UCEDD Success Stories - Sonoron UCEDD at University of Arizona

Tucson, AZ

June 10, 2022

CORE FUNCTION: Community Services: Demonstration Services

The Transition AHEAD Roundtable is a day-long, one-on-one set of activities. It is designed to purposefully engage both the young adult and their family in collaborative activities with Sonoran UCEDD staff and staff from outside agencies and organizations. In a holistic manner, the Roundtable addresses five key areas: Employment, Healthcare, Education & Training, Relationships and Community, and Independent Living. Importantly, this busy day culminates in a brief Roundtable presentation led by the young adult about what they have identified as their strengths, as well as key goals and meaningful supports they want in order to achieve their desired level of independence. The overall process is intended to help each emerging adult begin to achieve outcomes that connect to their own lifelong aspirations. It also helps the adults in their lives identify opportunities and actions they, too, can take to support those aspirations.

Parents emerge with a new (sometimes renewed) sense of what is possible as a positive future for their son or daughter. They are surprised at the number of agencies and organizations that are there to support them; and, they are grateful for the chance to meet one-on-one with individuals who represent those groups. They are equally appreciative of the level of participation and competency their son or daughter demonstrates throughout the day. These two things give them energy and hope.

School staff have the opportunity to hear from the youth about their goals and desires at the last part of the Roundtable. They have expressed their amazement with hearing the student advocate for themselves and what they want for their future and how helpful this information is for their transition programming. School personnel have stated that in many cases this is the first time the student has expressed or shared these interests and goals.

The greatest impact on youth is that, for the first time, they are at the table as an equal and actively engaged participant in conversation and activities about their own transition from school. Working alongside their parent/guardian, community partners and UCEDD staff in a wide variety of activities, they are encouraged to speak and act as self-advocates.
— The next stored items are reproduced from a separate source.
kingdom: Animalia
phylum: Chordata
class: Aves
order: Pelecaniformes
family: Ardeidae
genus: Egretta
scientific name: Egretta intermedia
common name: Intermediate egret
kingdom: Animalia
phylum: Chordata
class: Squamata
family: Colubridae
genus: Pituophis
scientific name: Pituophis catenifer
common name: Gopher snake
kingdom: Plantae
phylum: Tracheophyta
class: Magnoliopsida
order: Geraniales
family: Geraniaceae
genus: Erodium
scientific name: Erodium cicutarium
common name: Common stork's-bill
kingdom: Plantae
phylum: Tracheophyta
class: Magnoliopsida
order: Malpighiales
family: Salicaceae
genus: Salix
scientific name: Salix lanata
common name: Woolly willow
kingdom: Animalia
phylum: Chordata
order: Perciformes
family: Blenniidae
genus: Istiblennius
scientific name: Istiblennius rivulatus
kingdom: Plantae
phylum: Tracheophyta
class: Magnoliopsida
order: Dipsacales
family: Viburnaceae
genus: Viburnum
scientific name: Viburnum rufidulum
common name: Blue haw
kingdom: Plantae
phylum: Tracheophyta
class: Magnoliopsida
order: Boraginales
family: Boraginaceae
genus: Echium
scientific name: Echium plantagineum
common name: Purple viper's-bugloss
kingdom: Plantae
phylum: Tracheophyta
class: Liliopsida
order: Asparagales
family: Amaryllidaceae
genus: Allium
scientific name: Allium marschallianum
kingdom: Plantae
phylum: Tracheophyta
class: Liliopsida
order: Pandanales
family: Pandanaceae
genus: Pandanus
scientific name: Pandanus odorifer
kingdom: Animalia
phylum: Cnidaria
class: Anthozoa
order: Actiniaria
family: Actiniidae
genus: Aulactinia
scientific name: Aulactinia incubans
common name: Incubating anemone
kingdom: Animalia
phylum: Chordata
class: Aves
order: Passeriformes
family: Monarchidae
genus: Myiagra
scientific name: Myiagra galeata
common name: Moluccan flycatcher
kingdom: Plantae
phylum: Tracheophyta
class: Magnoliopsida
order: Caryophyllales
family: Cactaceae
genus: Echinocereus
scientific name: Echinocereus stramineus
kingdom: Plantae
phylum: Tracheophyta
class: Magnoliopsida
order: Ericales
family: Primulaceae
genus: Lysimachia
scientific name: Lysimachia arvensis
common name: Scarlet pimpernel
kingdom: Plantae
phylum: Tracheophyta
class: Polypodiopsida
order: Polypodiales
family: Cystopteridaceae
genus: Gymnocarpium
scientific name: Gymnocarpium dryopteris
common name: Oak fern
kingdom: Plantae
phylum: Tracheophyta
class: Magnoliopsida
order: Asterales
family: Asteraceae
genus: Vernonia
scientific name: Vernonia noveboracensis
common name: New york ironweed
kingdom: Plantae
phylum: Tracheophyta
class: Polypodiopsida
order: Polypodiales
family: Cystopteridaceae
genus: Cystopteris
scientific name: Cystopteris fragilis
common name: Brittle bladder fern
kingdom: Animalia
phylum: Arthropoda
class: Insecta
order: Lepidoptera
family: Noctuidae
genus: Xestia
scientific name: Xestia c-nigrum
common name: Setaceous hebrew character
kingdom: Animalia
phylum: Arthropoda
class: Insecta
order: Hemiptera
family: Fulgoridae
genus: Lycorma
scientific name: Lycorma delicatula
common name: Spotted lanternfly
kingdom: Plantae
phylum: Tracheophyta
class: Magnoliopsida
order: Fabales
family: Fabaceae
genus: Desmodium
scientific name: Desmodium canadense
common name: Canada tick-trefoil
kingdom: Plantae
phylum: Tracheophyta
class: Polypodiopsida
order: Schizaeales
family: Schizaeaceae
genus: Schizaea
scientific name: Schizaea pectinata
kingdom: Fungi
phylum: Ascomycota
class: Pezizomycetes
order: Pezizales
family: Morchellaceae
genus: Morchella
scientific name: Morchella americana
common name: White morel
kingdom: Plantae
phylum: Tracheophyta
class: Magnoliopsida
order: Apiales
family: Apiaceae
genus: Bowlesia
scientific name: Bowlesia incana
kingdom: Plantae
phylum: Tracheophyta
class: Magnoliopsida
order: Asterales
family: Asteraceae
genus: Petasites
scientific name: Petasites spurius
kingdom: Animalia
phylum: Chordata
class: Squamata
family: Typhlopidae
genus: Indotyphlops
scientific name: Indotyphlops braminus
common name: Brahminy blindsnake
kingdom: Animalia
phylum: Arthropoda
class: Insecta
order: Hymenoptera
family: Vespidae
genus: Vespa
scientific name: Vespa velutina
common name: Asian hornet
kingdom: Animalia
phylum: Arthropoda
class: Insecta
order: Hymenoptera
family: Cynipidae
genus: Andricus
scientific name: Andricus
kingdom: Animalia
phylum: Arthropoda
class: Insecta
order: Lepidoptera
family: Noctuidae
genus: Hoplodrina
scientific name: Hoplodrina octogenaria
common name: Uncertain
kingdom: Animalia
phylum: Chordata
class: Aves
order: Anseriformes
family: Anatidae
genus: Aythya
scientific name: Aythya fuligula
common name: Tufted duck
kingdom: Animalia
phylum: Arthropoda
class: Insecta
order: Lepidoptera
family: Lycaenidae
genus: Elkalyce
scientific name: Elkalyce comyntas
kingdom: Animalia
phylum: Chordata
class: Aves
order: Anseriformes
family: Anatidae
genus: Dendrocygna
Importantly, throughout the whole process they are supported and validated. As the day progresses, each young person seemed to enjoy the opportunity to explore and express their personal interests, activities, and dreams. Youth provided the following feedback:

  • It [Roundtable] went really well. They got one-on-one and had me actively included.
  • I like to know there are people to help me.

During the pilot of the Transition AHEAD Roundtable (ending March 2021), our team met and worked with a diverse group of youth. The six (6) youth were recruited from 3 different school sites, including one tribal area school.

Their ages ranged from 17 to 22, with an average age of 19. All youth also identified as having an intellectual and/or developmental disability, with co-occurring reports of anxiety, difficulty with communication or social interactions, behavioral complications, and other cognitive issues. Additionally, several youth had no formal means of communication and other youth and families did not speak English requiring language interpreters.

Future year activities will be focused on further development of the Arizona model, application to other diverse populations, and expansion geographically through design of a telehealth approach. Project staff will collaborate with community partners to conduct 20 Roundtable events with youth with disabilities and their families over the next year. We will build on what we learned in year one and expand diversity of participants to include youth with disabilities who are Native American and Hispanic, are in foster care, have hearing impairments and other severe disabilities, and are younger in age. Based on our experiences in year one with rural and Native American communities, we will continue to address access issues related to technology and internet capabilities. Additionally, language interpretation will be explored to increase availability and real-time interpretation following our year one experience. Our conversion to a virtual platform allowed us to learn new things about implementation which we will further develop and test strategies as well as explore application using a telehealth approach that builds remote site capacity and sustainability.